Hlophe retaliated by telling the MP that he also had many problems that he still had to sort out or they would haunt him. When Hlophe tried to launch a further attack, a police officer intervened and pulled Myeni aside, while Hlophe continued with her way to the restaurant at the lounge, where she bought a soft drink and moved out of the Parliament premises.

Myeni was then seen talking to Swaziland AIDS Support Organisation (SASO) officer Madzabudzabu Kunene but their conversation could not be ascertained.
Hlophe said she was appalled by what the MP did and said she was still going to think about it.

Meanwhile, MP Myeni, after being lambasted and labelled names for statements he made at a workshop for MPs, said he had now thrown everything to God.
MP Myeni said this was because he had apologised to the nation and the international community, but still he was being hammered.
“I’ve thrown everything to God because I did not know the issue would go this far,” he said. Myeni explained that at the workshop, he did not make statements but posed questions to the National Emergency Response Council on HIV and AIDS (NERCHA).
shocked
He said this was after he was shocked by the statistics shown at the workshop, that the rate of HIV infection was increasing rapidly in the country, as it currently stood at about 42 per cent.
“It was all in the form of a question because the graphs showed that the rate of infection was increasing. I asked if NERCHA did have plans for compulsory testing for all of us in Swaziland as a control measure.

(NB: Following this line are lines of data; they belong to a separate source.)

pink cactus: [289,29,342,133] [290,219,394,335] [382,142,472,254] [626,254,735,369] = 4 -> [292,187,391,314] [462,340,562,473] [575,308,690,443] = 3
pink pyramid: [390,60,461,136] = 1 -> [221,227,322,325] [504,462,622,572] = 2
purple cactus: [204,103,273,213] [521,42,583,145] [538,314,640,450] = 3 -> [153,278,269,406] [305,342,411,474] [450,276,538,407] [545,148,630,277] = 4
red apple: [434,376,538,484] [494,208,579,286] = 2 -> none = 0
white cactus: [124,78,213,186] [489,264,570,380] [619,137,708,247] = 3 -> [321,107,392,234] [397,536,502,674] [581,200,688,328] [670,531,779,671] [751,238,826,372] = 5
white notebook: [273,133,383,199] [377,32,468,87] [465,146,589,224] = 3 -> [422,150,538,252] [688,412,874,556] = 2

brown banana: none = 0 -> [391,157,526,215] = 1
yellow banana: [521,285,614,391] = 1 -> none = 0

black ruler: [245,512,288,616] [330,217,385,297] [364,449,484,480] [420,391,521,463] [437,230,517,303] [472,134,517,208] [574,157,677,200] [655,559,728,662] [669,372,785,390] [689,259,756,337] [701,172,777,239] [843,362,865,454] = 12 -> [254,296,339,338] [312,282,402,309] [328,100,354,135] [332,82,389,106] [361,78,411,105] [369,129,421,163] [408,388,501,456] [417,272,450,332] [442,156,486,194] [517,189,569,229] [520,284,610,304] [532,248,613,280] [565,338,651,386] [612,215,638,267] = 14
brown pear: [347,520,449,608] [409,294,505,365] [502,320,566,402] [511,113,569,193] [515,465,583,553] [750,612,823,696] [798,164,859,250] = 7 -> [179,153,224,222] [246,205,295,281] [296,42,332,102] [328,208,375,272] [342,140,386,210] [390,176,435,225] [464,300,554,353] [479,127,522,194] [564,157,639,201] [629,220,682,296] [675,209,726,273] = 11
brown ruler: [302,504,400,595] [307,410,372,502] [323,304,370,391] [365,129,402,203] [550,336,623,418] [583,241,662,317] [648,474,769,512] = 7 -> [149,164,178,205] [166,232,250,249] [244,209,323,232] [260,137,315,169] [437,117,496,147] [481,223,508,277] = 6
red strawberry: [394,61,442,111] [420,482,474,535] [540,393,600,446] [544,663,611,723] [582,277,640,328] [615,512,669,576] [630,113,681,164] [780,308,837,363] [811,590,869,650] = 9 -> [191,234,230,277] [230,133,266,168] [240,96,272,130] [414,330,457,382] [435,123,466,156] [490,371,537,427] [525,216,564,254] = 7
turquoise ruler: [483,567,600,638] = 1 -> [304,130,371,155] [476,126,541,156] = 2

I then asked if it would be possible to put a mark to those found to be HIV positive,” he said.
He said his concern was that some people continued to engage in sex knowing very well that they had the virus, while some even got into marriage not knowing their status and got infected by their partners.

Myeni said as a marriage counsellor he did get such information from people wishing to get married.
He insisted that his was a question and he was surprised when he was lambasted in the media after the publication of the story. Myeni said he even went to the reporter who wrote the story, to request him not to write what he said, but was shocked when he saw it on the front page the next day.